Deception on His Mind (Inspector Lynley, #9)(113)



“Azhar, that can't be how we play the game. I can only tell you what DCI Barlow authorises me to tell you.”

“That's convenient for you.”

“No. That's how I stay involved in this case.” Barbara took a drag of her cigarette and considered how best to garner his cooperation. She said, “And as I see the situation, it's to everyone's advantage that I stay involved. I don't live here. I have no axe to grind and no vested interest in proving or disproving anyone's guilt. If you blokes think that there's prejudice behind the investigation, then frankly, I'm your best bet of weeding it out.”

“And is there?” he asked.

“Bloody hell, I don't know. I've been here twenty-four hours, Azhar. I'd like to think I'm good, but I doubt I'm that good. So can we get on with it, you and I?”
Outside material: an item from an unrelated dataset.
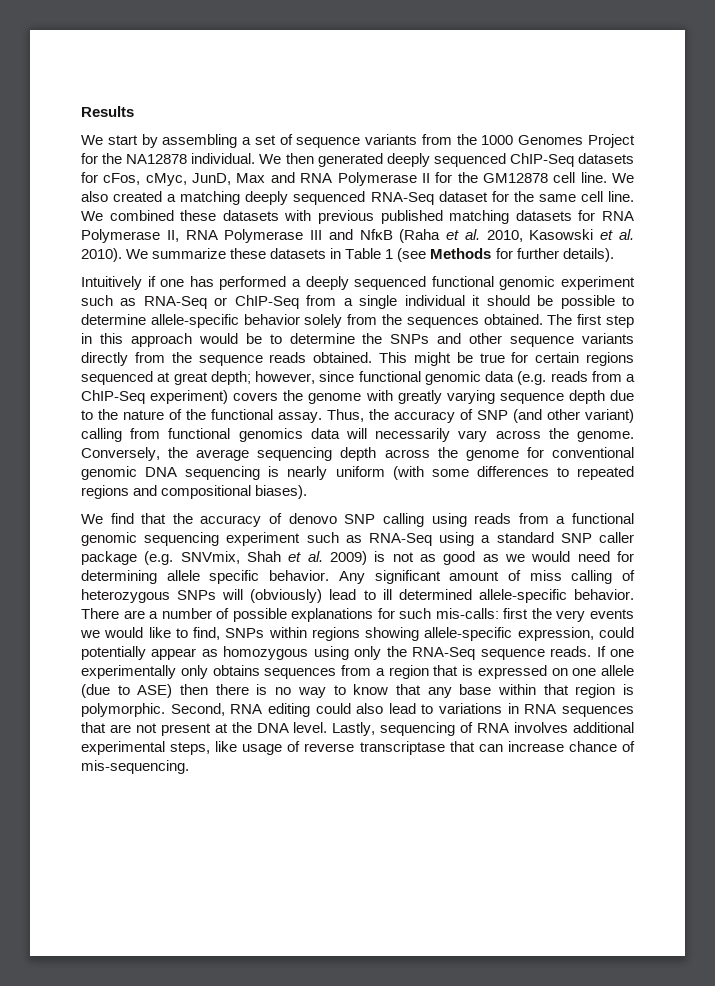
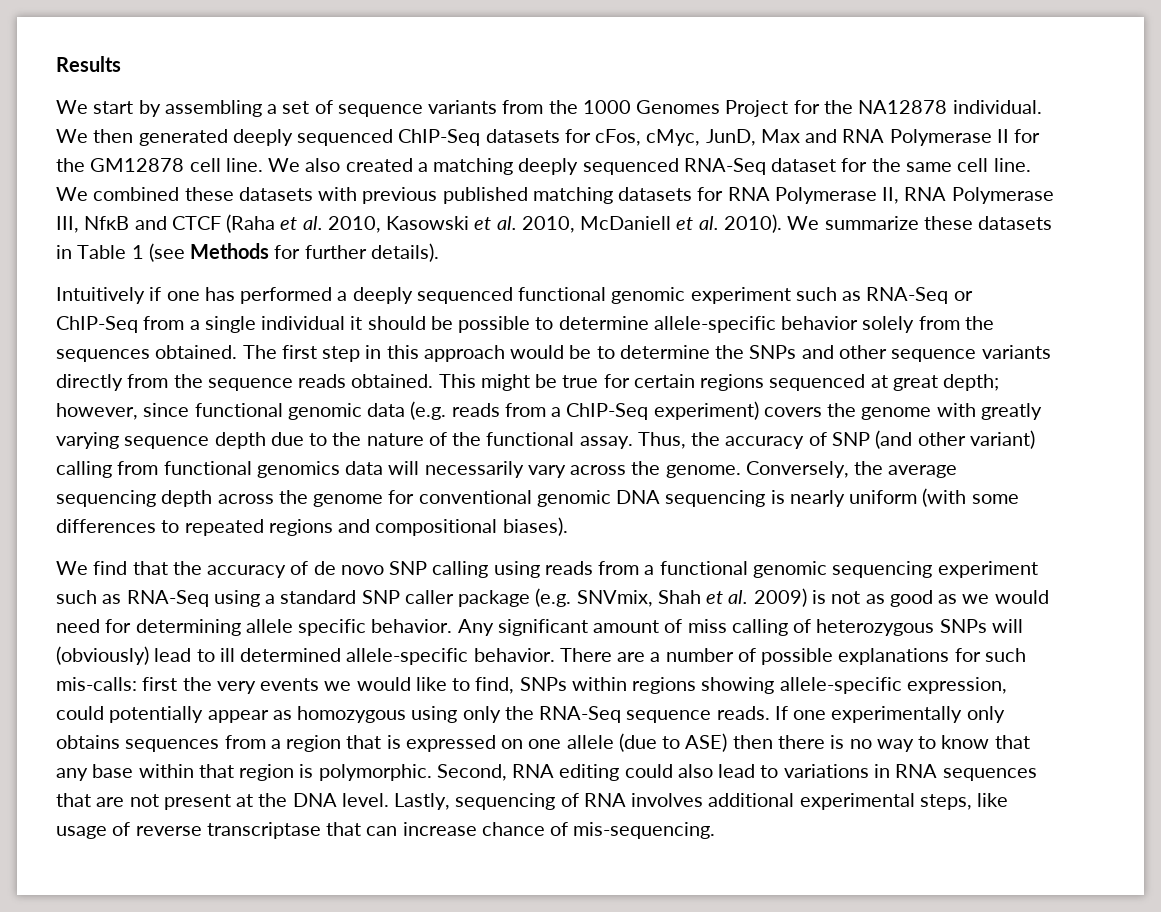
[310,229,393,240] III and NfκB -> [56,216,221,233] III, NfκB and CTCF
(634, 234) none -> [521,216,719,233] 2010, McDaniell et al.
[288,513,337,524] denovo -> [313,561,384,575] de novo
He took a turn to think things over, and he seemed to be trying to read her face for the truth of what she'd said. “You know how his neck was broken, though,” he finally said.

“Yeah. We know. But when you think about it, how else would we really be able to determine it was clear-cut murder?”

“And was it?”

“Know it.” She flicked ash onto the flagstones and drew in on her cigarette. She said, “Homosexuality, Azhar. How does it sit with Islam?”

She could see that she'd taken him by surprise. When she'd told him she wanted to ask him about Islam, he'd no doubt concluded that whatever questions she had would be further questions about arranged marriages, more of the same as she'd asked that morning. This was an entirely new direction, and he was clever enough to know how the question related to the investigation.

“Haytham Querashi?” he asked.

She shrugged. “We have a statement that makes it possible, but only that. And the person who gave it has a good enough reason to want us heading off on a goose chase, so it may be nothing. But I need to know what sort of deal homosexuality is to Muslims, and I'd rather not have to send to London to find out.”

“One of the suspects made this statement,” Azhar said thoughtfully. “Is this an English suspect?”

Barbara sighed, expelling a lungful of smoke. “Azhar, can we give this symphony more than one note? What difference does it make if he's English or Asian? Do you lot want this murder solved no matter what? Or only if an Englishman did it? And the suspect is English, by the way. And he was turned over to us by someone else English. If the truth be told, we've got at least three possibilities, and all of them are English. Now, will you give it a rest and answer my flaming question?”

He smiled and crushed out his cigarette. “Had you displayed this level of passion in our meeting today, Barbara, most of my cousin's trepidations would have been resolved. Why didn't you?”

“Because, frankly, I care sod bloody all about your cousin's trepidations. Even if I'd told him we had thirty English suspects, he'd hardly have believed me unless I'd given him their names. Am I right?”

“Admitted.” Azhar sipped his drink. Another time he managed to replace the glass on the same ring of condensation from which he'd taken it.

“So?” she said.

He waited a moment before answering. In the silence, Barbara heard Basil Treves ho-ho-hoing it at someone's joke. Azhar grimaced at the obviously false nature of the laughter. “Homosexuality is expressly forbidden,” he said.

“So what happens if a bloke is homosexual?”

“It would be something that he would keep to himself.”

“Because?”

Azhar toyed with the queen he'd captured from his daughter, his dark fingers rolling the piece to the base of his thumb and back again. “In openly practising homosexuality, he would be indicating that he no longer believed in Muslim ways. This is sacrilege. And for that—as well as for the homosexuality itself—he would be cut off from his family, from other Muslims as well.”

“So it follows,” Barbara said thoughtfully, “that he'd want to keep this business quiet. Maybe he'd even want to get married and have a reasonable front, to deflect suspicion.”

“These are serious charges, Barbara. You must guard against denigrating the memory of a man like Haytham. In insulting him, you insult the family to which he was bound by contracted marriage.”

“I haven't ‘charged’ anyone with anything,” Barbara said. “But if someone opens up a field of enquiry, the police are bound to walk across it. That's our job. So what about the insult to the family if he was homosexual? He'd have been contracting himself to a marriage under false pretenses, wouldn't he? And if a man does that to a family like the Maliks, what's the penalty?”

“Marriage is a contract between two families, not just between two individuals.”

“Jesus Christ, Azhar. You can't be telling me that Querashi's family would simply send over a different brother for Sahlah Malik to marry, like she was some fresh hot roll just waiting for a suitable sausage.”

Azhar smiled, it seemed, in spite of himself. “Your defense of your sex is admirable, Sergeant.”

“Great. Thanks. So—”

He interrupted. “But what I meant is this: Haytham's dissembling would have caused an irreparable breach between the two families. This breach—and the cause of it—would be known to the greater community as well.”